To say that Indian society and culture have maintained a certain identity is not to suggest that there has been only continuity and no change. No civilisation can continue through time unless it is prepared to reconstitute itself in the face of new challenges and new opportunities. It is true that the changes that have taken place in the last 50 years have not always been painless and that their costs have not been borne equally by all sections of society. But that cannot be an argument against change and development. It is in any case pointless in the modern world to resist all change for fear that it will lead to a complete loss of identity.

Indian civilisation has accommodated new elements from outside over the entire course of its history, and in the modern age it has been more open to cultural influences from outside than China or the Islamic world.
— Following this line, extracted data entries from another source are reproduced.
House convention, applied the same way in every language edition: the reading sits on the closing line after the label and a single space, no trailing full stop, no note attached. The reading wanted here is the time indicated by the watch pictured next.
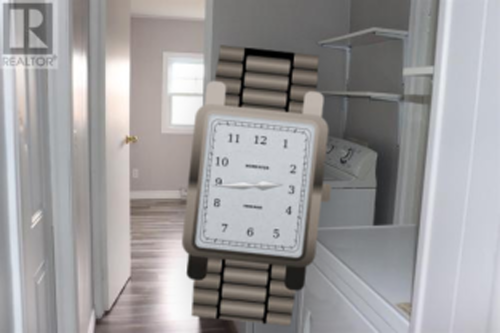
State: 2:44
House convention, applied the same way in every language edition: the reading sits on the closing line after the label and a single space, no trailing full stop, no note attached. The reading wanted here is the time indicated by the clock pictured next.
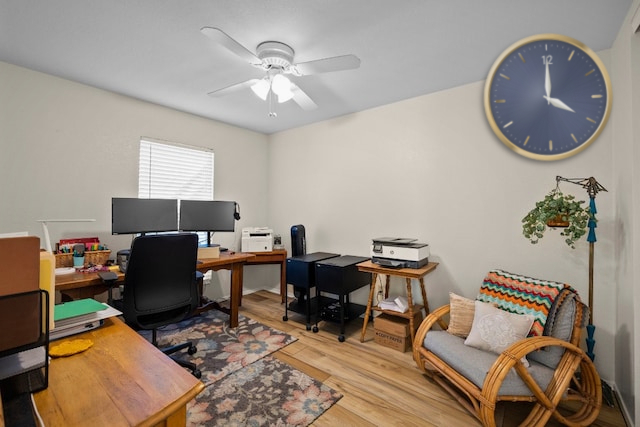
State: 4:00
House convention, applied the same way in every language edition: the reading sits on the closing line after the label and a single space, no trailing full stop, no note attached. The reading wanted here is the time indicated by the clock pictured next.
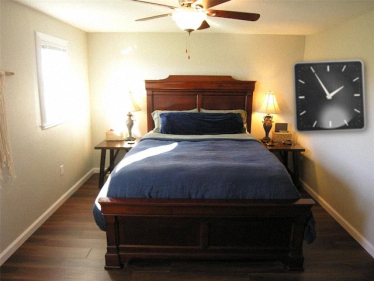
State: 1:55
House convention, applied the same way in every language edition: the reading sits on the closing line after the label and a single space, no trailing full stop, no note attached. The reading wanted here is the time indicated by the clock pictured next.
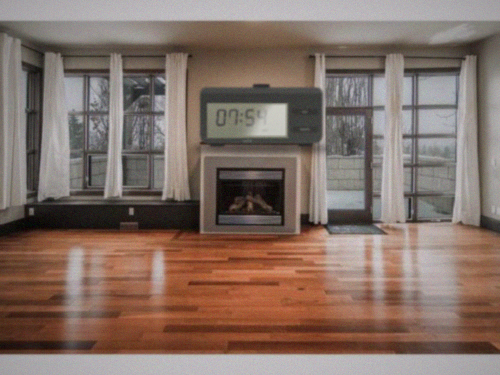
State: 7:54
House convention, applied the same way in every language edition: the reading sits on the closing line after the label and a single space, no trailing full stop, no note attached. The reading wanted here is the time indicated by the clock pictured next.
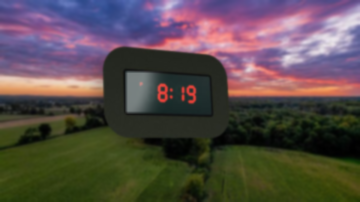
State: 8:19
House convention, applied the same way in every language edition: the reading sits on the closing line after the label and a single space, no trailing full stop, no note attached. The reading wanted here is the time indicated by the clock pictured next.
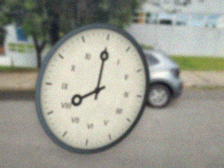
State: 8:00
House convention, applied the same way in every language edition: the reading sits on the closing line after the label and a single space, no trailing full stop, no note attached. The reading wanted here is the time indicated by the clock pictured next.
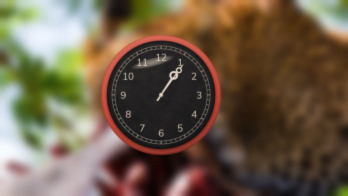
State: 1:06
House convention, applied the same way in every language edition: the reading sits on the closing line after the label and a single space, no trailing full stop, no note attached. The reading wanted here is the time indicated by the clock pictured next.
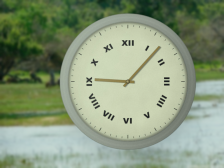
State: 9:07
This should be counted as a source of strength and not weakness. Indian society showed a great capacity in the past to accommodate diverse and even contradictory elements without losing its identity, and there is no reason to believe that it will suddenly lose that capacity as a result of globalisation. The noted anthropologist and writer, Irawati Karve, called this distinctive way of accommodating new elements without loss of identity the principle of accretion.
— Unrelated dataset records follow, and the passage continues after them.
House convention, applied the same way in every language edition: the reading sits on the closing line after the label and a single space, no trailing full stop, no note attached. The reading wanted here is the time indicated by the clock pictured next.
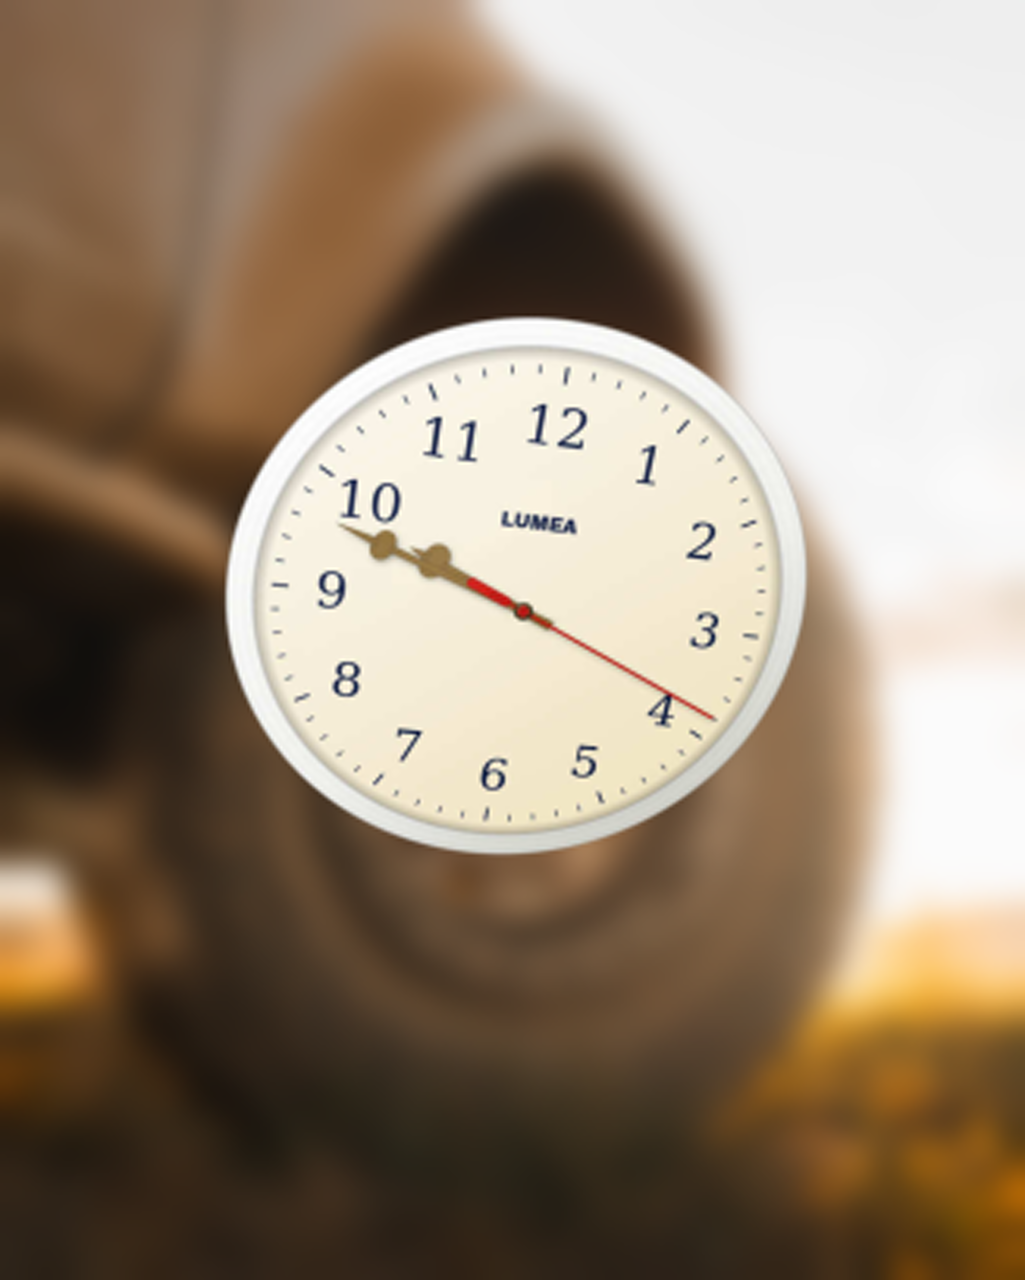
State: 9:48:19
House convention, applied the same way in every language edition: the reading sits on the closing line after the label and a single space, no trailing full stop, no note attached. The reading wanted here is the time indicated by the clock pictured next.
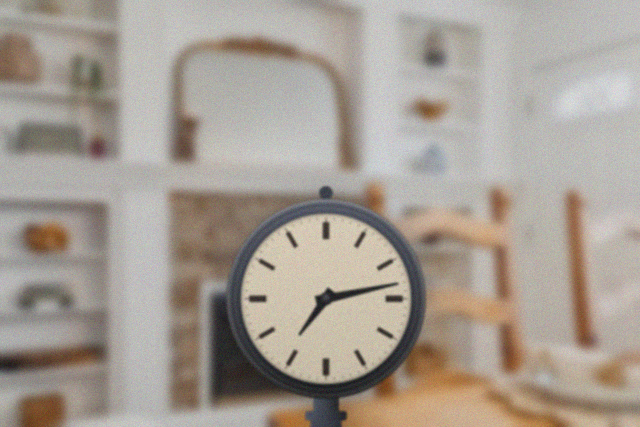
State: 7:13
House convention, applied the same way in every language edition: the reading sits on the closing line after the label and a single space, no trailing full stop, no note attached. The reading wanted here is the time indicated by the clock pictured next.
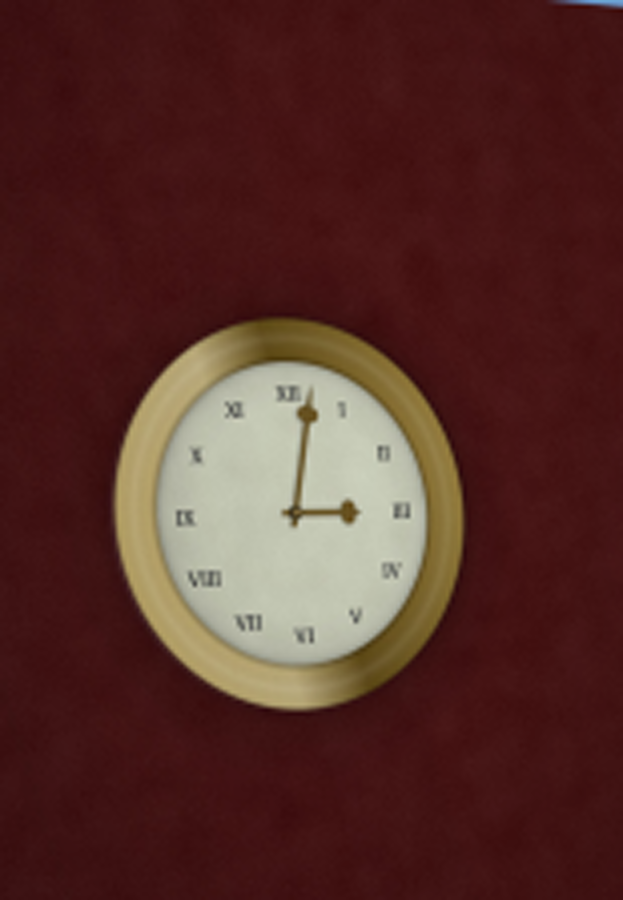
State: 3:02
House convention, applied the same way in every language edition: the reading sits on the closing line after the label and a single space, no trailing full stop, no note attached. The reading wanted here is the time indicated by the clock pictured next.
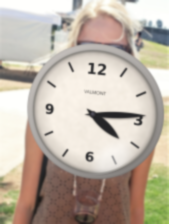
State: 4:14
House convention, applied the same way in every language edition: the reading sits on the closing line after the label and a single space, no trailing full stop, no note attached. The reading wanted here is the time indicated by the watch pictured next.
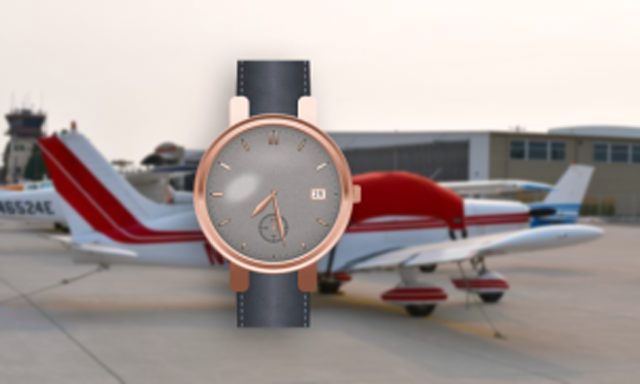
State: 7:28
The diversity that resulted from the principle of accretion was in the past organised in a distinctive way. It was organised hierarchically and not democratically. The multitude of tribes, castes, sects and communities that were the building blocks of Indian society were allowed and even encouraged to pursue their diverse ways of life, but they were not all equally esteemed. The principle and practice of hierarchy were carried to extremes in the traditional order, and the tolerance of diversity included the tolerance of untouchability and the perpetual tutelage of women. Further, the accommodation of a multitude of beliefs and practices did not mean that each individual was free to choose from among them according to his personal inclinations; on the contrary, he was bound more or less by the customs and traditions of the community into which he was born.

The challenge that India has faced since Independence is to maintain its traditional regard for diversity while finding more room for equality and individual freedom. These are modern and not traditional values. They were given a prominent place in the Constitution of India although they are out of tune with much that civil society is made of. It was with this in mind that Dr Ambedkar had said in the Constituent Assembly that democracy was only a top dressing on an Indian soil that was essentially undemocratic. Something of what has come down from the past has to go if the values essential to the democratic way of life are to be extended and carried forward.

With independence, India adopted a modern, democratic and secular Constitution based on three related institutions: (i) a secular state governed by the impersonal rule of law; (ii) citizenship without regard for distinctions of caste, creed and gender; and (iii) open and secular public institutions mediating between citizen and state. These institutions have not worked as well as had been expected, but we cannot deny what we owe to them. Today, when they are gripped by a loss of nerve, Indian intellectuals tend to run down secularism and modernity as threats to India’s social and cultural identity. But secularism is India’s destiny, and Indian intellectuals have gone too far on the road to modernity for them to be able to turn the clock backwards.

(Sociologist Andre Beteille is the author most recently of Chronicles of Our Time, Penguin.)